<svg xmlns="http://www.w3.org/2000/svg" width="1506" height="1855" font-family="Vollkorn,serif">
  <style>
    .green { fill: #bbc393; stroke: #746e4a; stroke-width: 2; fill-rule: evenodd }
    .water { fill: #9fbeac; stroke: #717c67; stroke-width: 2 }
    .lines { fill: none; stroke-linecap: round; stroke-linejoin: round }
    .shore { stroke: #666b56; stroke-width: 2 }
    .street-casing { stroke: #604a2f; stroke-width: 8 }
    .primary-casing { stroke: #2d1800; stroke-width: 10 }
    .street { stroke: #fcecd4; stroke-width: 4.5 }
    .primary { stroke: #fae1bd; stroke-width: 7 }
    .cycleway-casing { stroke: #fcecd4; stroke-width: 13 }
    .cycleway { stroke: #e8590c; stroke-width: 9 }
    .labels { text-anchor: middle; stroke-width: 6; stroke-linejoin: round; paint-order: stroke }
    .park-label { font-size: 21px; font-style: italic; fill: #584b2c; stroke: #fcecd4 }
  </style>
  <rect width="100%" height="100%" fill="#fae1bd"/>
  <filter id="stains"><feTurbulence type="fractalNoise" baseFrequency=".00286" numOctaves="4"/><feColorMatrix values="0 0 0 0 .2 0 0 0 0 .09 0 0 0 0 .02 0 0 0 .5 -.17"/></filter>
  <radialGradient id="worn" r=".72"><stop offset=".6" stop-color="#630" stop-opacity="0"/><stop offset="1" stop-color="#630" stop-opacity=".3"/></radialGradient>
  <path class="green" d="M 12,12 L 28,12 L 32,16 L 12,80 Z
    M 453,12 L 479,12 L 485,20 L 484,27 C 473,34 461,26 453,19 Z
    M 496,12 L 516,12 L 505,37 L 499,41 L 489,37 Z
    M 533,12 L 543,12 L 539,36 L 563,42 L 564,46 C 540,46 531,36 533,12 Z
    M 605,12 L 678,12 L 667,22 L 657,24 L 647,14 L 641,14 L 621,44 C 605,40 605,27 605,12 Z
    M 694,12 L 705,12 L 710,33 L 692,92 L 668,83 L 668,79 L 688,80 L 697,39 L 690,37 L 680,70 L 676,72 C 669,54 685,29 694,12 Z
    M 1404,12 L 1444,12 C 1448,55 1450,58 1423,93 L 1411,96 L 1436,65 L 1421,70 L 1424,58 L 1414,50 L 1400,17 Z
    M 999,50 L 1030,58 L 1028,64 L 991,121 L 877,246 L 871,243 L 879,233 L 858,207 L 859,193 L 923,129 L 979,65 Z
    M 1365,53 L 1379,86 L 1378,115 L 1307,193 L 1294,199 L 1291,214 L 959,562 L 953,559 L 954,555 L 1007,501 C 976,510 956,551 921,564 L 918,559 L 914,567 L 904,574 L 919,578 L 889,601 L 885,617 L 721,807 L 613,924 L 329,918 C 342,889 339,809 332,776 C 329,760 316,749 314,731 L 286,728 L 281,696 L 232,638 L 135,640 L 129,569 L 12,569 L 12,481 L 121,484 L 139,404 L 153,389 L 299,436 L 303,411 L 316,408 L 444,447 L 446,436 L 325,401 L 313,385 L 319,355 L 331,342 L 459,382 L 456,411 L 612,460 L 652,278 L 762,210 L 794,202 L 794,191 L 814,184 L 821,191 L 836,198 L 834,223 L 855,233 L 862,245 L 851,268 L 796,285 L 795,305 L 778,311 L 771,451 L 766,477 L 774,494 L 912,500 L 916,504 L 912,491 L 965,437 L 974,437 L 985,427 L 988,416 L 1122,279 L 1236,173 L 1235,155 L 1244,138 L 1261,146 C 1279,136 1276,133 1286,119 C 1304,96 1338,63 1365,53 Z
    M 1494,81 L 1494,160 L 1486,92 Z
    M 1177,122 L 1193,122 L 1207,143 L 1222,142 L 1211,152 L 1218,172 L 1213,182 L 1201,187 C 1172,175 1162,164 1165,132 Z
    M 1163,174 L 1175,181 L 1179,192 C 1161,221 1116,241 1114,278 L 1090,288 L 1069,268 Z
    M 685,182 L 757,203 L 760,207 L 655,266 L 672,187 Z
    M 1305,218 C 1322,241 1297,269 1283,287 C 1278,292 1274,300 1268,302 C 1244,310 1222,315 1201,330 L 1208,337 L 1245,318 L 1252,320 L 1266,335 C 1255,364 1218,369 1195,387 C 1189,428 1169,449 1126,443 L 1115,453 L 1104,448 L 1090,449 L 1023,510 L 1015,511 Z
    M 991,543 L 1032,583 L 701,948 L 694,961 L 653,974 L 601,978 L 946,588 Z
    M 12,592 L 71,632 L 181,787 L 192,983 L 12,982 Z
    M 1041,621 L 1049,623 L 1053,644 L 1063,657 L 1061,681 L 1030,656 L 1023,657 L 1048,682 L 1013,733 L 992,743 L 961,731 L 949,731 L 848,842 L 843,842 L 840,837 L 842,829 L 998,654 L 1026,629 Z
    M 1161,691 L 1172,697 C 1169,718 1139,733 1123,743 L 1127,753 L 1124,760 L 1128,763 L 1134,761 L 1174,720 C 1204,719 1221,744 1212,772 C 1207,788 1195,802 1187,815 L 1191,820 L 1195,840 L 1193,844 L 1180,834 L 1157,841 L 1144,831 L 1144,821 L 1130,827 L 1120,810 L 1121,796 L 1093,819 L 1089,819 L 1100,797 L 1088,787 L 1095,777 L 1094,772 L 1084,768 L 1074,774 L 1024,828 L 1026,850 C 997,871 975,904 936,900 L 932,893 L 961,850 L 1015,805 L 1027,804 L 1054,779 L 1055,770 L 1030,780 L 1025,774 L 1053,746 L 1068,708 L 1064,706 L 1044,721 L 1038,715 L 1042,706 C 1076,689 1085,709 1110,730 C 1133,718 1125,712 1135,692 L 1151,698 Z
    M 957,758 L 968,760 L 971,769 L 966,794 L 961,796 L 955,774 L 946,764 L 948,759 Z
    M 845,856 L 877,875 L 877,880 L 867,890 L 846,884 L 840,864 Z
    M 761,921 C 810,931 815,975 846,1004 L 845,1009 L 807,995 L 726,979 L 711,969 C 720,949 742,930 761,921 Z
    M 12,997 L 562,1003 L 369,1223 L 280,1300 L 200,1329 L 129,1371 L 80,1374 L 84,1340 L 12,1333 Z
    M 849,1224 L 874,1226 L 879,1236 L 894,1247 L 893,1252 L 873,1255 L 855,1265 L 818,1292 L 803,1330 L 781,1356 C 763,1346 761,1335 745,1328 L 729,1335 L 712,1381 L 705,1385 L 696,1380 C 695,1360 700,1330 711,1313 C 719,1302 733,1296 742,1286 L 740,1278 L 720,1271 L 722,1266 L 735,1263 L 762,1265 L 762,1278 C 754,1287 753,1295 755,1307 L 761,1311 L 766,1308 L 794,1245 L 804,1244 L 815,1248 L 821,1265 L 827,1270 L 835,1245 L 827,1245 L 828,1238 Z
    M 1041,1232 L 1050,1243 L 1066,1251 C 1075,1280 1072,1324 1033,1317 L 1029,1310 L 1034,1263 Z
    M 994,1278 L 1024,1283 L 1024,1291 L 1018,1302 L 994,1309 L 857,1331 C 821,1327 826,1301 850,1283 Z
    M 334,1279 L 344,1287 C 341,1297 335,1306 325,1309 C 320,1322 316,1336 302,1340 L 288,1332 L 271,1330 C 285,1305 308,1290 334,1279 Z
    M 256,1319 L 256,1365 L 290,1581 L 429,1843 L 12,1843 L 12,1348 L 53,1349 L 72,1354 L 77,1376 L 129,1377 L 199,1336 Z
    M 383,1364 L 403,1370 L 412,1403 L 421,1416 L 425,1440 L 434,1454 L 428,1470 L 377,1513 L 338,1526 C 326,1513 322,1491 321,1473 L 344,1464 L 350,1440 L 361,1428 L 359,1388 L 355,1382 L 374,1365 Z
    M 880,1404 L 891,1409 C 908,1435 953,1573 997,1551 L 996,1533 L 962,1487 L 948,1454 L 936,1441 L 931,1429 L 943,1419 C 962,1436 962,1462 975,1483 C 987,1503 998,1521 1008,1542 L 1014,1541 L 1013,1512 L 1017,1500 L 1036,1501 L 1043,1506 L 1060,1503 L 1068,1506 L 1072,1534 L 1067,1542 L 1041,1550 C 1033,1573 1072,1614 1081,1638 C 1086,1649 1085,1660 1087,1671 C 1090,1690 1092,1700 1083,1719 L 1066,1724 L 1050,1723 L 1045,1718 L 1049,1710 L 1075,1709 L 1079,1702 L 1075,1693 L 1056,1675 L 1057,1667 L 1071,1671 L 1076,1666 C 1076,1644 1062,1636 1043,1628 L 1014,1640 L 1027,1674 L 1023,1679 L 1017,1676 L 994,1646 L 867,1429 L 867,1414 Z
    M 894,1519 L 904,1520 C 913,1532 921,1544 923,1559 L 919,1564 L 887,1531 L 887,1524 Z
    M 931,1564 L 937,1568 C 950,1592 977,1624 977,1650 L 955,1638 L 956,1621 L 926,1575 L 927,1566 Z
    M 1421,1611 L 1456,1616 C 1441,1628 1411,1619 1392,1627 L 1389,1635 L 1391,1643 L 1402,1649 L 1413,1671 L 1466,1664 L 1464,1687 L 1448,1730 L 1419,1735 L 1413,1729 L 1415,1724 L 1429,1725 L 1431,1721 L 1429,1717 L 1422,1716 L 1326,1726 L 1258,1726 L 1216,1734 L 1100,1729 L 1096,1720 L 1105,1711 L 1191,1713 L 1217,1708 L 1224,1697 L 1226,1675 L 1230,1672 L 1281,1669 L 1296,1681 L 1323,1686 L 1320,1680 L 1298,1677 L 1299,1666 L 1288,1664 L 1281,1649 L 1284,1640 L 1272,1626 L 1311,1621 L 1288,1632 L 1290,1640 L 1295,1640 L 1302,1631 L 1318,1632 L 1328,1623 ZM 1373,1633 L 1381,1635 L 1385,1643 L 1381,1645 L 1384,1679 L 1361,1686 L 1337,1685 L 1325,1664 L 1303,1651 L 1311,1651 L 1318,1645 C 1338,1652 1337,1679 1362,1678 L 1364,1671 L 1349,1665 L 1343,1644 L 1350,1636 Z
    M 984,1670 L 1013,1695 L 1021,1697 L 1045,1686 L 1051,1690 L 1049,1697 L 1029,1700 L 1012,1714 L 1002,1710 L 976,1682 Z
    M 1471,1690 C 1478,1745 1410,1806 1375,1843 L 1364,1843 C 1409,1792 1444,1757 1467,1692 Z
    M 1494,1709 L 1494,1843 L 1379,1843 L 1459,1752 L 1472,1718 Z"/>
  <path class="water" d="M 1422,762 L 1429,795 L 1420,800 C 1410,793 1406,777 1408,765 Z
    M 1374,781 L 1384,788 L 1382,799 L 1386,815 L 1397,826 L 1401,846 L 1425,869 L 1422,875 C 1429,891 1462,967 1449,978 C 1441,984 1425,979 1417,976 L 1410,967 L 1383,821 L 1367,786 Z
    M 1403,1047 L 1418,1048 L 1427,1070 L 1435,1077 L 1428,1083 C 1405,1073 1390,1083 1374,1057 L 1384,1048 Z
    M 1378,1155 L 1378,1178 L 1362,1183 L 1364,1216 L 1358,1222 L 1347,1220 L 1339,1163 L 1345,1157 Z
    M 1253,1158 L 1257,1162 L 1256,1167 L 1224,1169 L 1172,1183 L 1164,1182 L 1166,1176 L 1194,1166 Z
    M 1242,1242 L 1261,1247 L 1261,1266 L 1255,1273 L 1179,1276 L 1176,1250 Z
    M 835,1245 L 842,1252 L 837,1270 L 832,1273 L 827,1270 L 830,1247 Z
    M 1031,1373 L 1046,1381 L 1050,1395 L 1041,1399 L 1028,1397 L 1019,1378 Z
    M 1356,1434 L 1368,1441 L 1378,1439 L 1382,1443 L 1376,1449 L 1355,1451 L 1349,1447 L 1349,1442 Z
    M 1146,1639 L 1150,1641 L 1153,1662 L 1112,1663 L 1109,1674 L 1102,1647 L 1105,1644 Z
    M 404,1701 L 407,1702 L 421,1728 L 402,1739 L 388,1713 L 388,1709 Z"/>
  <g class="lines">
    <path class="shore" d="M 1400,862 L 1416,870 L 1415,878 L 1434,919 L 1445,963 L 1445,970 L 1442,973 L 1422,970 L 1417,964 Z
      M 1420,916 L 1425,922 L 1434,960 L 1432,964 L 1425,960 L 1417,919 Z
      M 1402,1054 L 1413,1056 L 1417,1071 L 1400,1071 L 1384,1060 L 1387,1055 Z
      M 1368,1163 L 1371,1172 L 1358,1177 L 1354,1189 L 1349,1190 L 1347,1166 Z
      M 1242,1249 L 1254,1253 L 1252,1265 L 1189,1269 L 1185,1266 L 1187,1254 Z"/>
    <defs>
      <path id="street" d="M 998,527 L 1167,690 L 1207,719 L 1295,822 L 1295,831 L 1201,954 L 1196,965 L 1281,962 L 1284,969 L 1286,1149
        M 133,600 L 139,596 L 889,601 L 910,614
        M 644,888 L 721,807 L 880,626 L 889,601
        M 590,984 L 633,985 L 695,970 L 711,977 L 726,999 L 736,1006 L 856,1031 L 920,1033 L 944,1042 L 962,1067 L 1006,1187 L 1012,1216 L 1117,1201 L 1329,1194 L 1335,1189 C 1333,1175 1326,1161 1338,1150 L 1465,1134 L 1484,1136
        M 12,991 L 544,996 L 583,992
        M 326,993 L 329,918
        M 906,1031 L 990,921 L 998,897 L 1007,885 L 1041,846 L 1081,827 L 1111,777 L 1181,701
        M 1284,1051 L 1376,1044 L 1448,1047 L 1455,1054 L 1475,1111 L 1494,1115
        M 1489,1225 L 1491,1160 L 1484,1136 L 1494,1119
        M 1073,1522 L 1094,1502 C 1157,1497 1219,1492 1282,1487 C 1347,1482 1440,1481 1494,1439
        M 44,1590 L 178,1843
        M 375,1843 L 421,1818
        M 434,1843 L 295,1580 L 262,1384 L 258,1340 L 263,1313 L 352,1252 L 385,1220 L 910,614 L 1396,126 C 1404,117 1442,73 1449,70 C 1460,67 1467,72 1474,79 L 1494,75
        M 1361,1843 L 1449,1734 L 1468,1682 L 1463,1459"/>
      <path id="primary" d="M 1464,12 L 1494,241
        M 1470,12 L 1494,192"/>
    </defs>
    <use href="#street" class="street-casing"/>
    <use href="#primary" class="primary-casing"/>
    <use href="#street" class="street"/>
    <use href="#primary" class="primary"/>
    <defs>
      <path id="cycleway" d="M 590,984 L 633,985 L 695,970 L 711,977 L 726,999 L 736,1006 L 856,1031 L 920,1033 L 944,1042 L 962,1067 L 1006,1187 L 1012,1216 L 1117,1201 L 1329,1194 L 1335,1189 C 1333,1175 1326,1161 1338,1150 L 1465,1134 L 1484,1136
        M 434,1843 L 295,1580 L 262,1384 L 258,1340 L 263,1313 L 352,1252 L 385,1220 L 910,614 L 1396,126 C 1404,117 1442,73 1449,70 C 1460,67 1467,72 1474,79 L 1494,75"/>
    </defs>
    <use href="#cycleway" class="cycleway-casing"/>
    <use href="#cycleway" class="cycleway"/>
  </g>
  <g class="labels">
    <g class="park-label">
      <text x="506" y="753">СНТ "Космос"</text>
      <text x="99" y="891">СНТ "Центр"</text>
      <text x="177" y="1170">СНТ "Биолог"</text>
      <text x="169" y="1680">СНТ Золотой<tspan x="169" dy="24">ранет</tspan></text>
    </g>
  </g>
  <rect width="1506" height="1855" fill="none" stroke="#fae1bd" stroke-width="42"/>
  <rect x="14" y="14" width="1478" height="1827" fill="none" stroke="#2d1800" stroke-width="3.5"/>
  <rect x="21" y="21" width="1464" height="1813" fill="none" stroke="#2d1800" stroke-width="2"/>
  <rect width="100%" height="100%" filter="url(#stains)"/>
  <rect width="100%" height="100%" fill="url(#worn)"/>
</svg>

★ ★ ★ ★

WORK ITEM: Looking back over the data above, restate word for word the lines that begin at the line with "M 1242,1249 L" and end at the line with "M 12,991 L 544,996 L 583,992", inclusive.

SOLUTION FOR THIS PROBLEM:
      M 1242,1249 L 1254,1253 L 1252,1265 L 1189,1269 L 1185,1266 L 1187,1254 Z"/>
    <defs>
      <path id="street" d="M 998,527 L 1167,690 L 1207,719 L 1295,822 L 1295,831 L 1201,954 L 1196,965 L 1281,962 L 1284,969 L 1286,1149
        M 133,600 L 139,596 L 889,601 L 910,614
        M 644,888 L 721,807 L 880,626 L 889,601
        M 590,984 L 633,985 L 695,970 L 711,977 L 726,999 L 736,1006 L 856,1031 L 920,1033 L 944,1042 L 962,1067 L 1006,1187 L 1012,1216 L 1117,1201 L 1329,1194 L 1335,1189 C 1333,1175 1326,1161 1338,1150 L 1465,1134 L 1484,1136
        M 12,991 L 544,996 L 583,992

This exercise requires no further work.